Top of Data listing

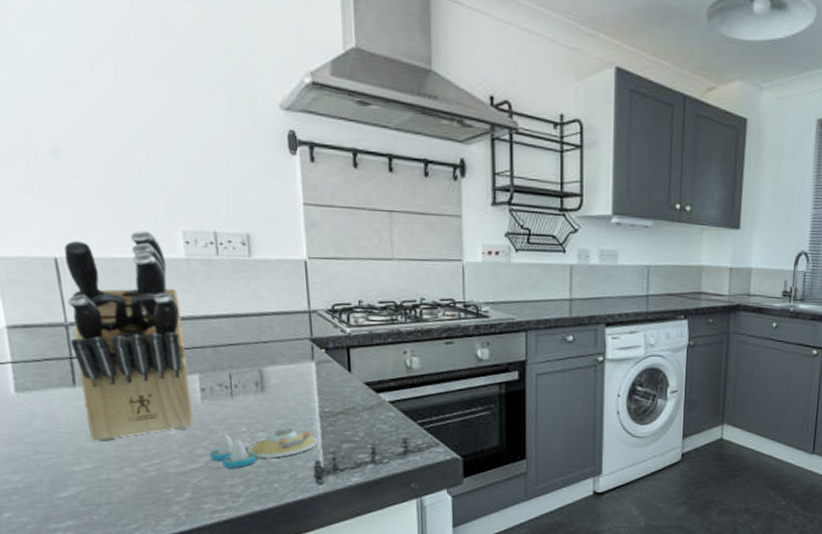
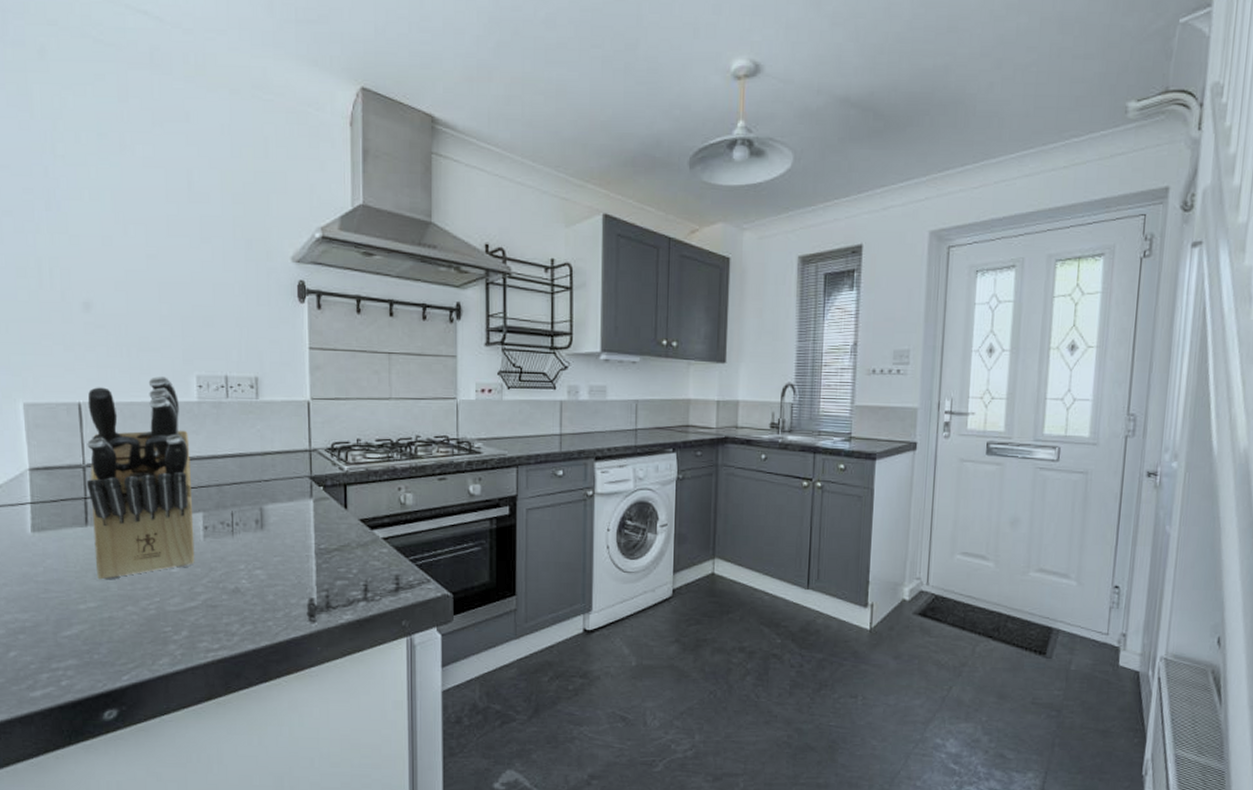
salt and pepper shaker set: present [209,428,319,469] -> none [208,566,314,607]

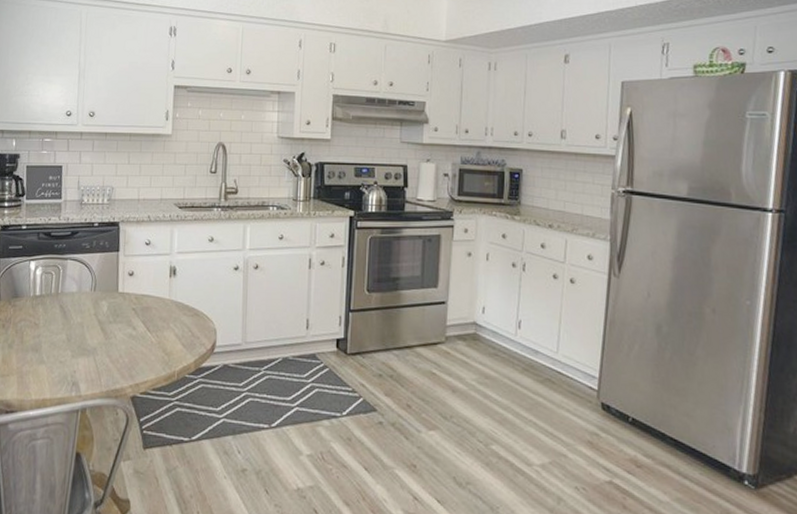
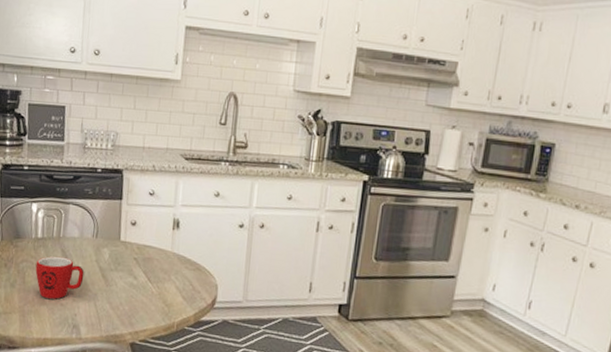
mug: none [33,312,83,357] -> present [35,256,84,299]

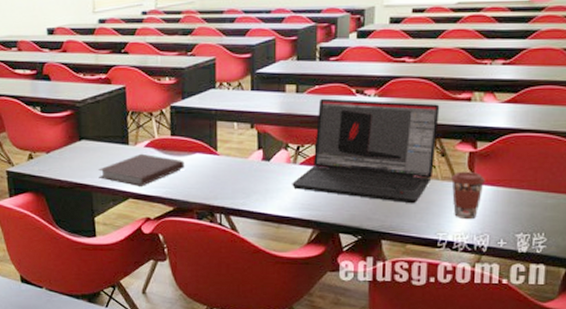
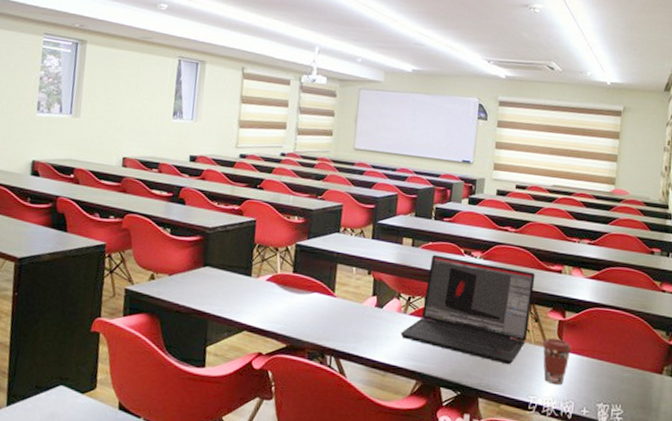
notebook: present [98,153,185,186] -> none [217,286,303,320]

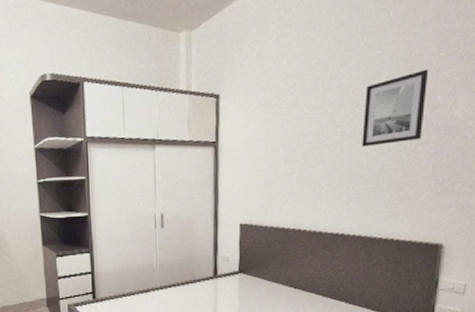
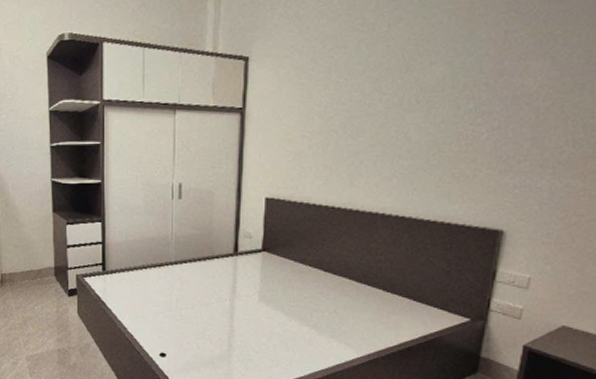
wall art: present [362,69,429,147] -> none [410,30,495,117]

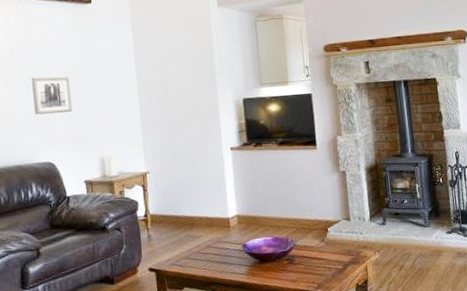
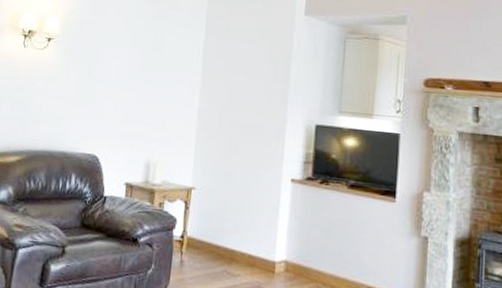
wall art: present [32,76,73,115] -> none [89,61,131,105]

Bottom of Data listing

*Required work*. Every line of the listing above that includes "wall" should be copied out.

*Problem solution*.
wall art: present [362,69,429,147] -> none [410,30,495,117]
wall art: present [32,76,73,115] -> none [89,61,131,105]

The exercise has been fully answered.